The Australian Budget 2007 - an international perspective

I have just listened to the Australian Treasurer, Peter Costello, deliver the Australian Government budget for 2007-2008.

The media will be absolutely full of it for the next few days. For that reason, I will leave any detailed comment until after the dust has settled. In the meantime, I thought that I should make a few comments from an international perspective.

In 1964 Donald Horne coined the phrase "a lucky country". He mean the phrase ironically. In his own words:

In a hot summer's night in December 1964 I was about to write the last chapter of a book on Australia. The opening sentence of this last chapter was: 'Australia is a lucky country, run by second-rate people who share its luck.'

Australians took the phrase "a lucky country" literally, something that distressed Donald Horne as it did some others. Something of this comes through in the wording of the link I gave.

I have never accepted Horne's view of Australia's people or those who run the country. But there can be no doubt that we have indeed been a lucky country. Consider this.

We have now had 15 years sustained economic expansion. This has allowed repayment of Government debt to the point that many in the finance sector actually want the Government to issue new securities because they need secure Government securities to underpin, benchmark, capital markets.

The Australian Government has run consistent budget surpluses. Even after this year's election linked spend, the projected surplus next financial year is one per cent of GDP. Compare this to the US where the Government is presently running a a deficit of three per cent of GDP.

The continued growth in Australia's gross wealth has begun a profound change in Australia's power position.

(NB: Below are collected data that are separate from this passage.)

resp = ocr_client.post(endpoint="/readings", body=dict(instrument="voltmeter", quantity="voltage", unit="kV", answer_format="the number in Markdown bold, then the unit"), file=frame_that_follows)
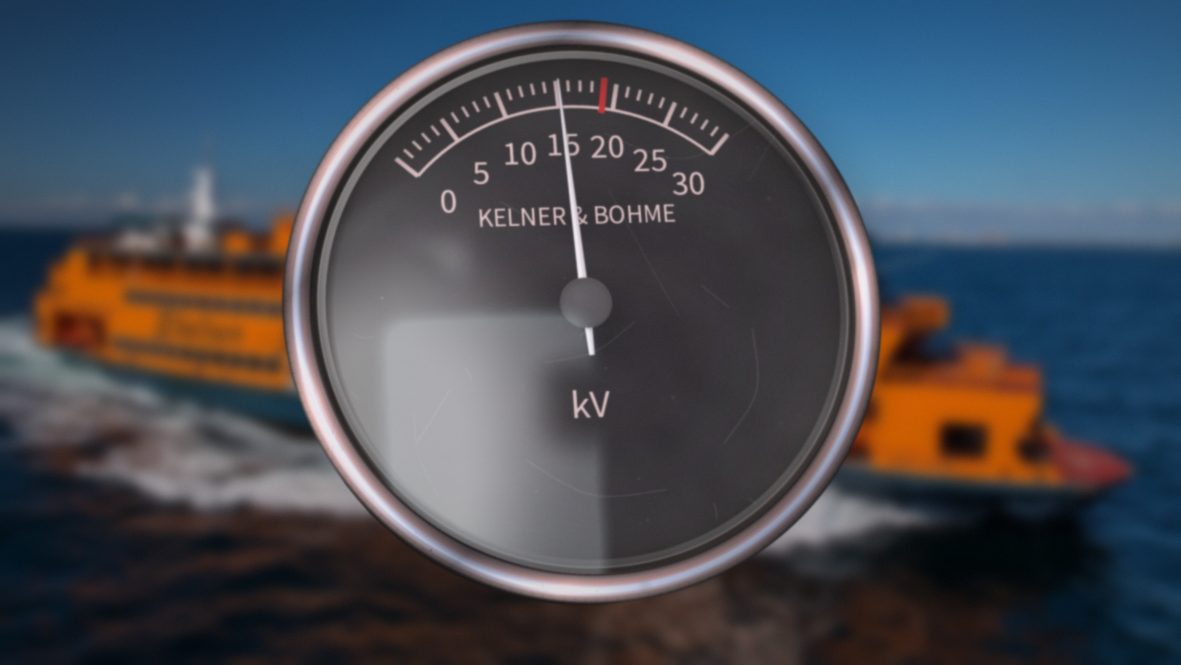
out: **15** kV
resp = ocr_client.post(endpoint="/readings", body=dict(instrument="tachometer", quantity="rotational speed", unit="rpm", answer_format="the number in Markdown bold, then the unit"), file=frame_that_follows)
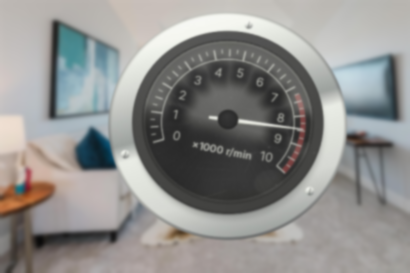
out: **8500** rpm
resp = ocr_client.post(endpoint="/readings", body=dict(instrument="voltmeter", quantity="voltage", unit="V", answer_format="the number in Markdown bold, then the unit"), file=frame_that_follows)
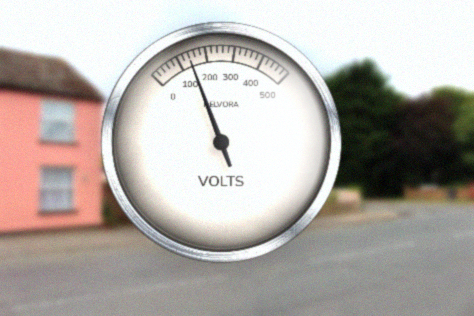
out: **140** V
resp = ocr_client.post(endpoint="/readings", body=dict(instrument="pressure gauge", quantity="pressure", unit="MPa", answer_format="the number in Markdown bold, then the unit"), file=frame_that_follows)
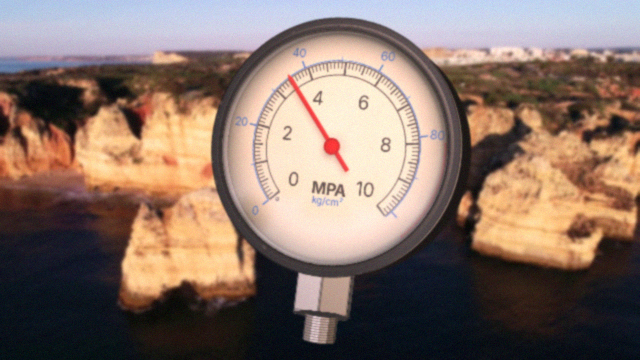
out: **3.5** MPa
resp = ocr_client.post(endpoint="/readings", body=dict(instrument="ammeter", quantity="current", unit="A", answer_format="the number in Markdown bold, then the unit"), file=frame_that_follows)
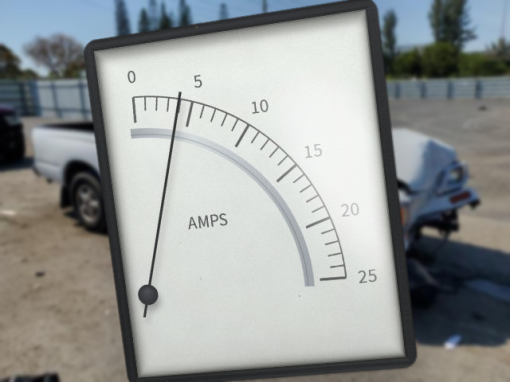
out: **4** A
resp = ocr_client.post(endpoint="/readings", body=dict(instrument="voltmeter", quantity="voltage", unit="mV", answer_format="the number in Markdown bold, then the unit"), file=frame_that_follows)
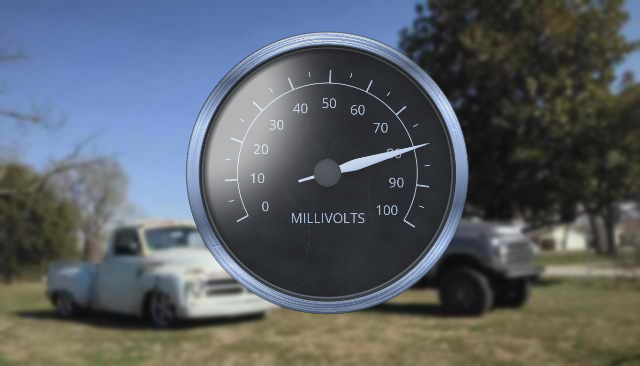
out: **80** mV
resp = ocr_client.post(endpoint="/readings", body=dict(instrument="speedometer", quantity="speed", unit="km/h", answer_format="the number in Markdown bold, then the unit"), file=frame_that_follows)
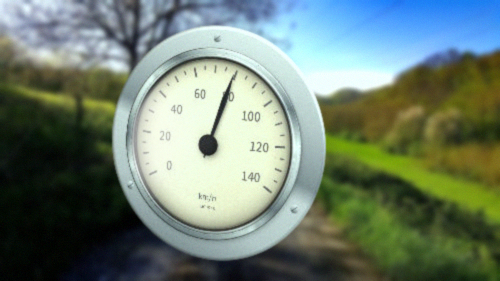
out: **80** km/h
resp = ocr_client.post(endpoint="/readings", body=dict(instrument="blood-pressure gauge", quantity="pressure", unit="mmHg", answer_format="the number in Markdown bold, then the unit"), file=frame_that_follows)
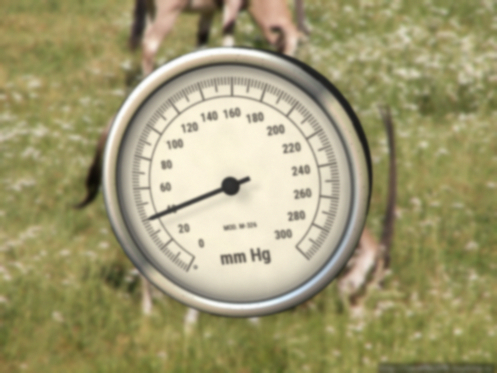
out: **40** mmHg
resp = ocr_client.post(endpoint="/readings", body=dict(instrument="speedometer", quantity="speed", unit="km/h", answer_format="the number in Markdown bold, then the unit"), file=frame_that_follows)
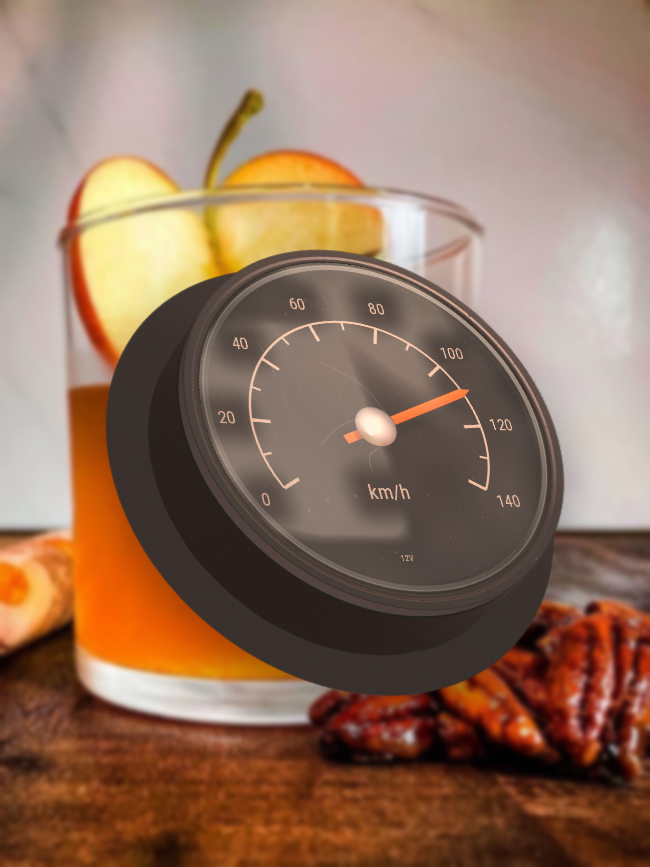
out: **110** km/h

Australia is just two per cent of the global economy, a tiny percentage. Yet the Australian dollar has become of the world's top five traded currencies.

Australian military forces are serving in a variety of theatres, but we still have a budget surplus. We are buying more military equipment and will do so to whatever degree is required to achieve our single most important strategic objective, maintenance of superiority when it comes to the immediate defence of the Australian mainland. So far, we can afford to do this.

Now the Government is investing current funds to ensure that we meet future needs.

The Future Fund was created to meet future unfunded public service superannuation liabilities. With that in place, the Government is creating a $15 billion endowment fund to pay for future higher education capital costs.

I suspect few Australians realise the significance of these moves. In essence, we are behaving like an oil country, saving now to meet future needs once the oil runs out.

Now before anyone thinks that I am making a statement in support of the current Government, although I reserve the right to change my mind here at a later point, I have no doubt that the Labor Party would manage the economy in an okay fashion.

All this sounds great. Why, then, am I worried?

I think that part of my concern lies in what I perceive to be Australian arrogance.

Australia is a big power in its immediate region. We behave like a big firm in a small town, carrying a local arrogance into a bigger environment where it is simply not warranted.

A second part of my concern lies in an uncertainly that we are in fact doing what is required to take advantage of the window we have been given. This is where I need to look at the budget details.

As I write I see that Neil recommends that we listen to classic FM rather than the Treasurer. Tsk, Tsk!

Many of the things announced tonight will set the parameters in just the areas that Neil us interested in. Labor may change things, but they are also going to end up accepting many of the parameters now set. So we commentators need to focus.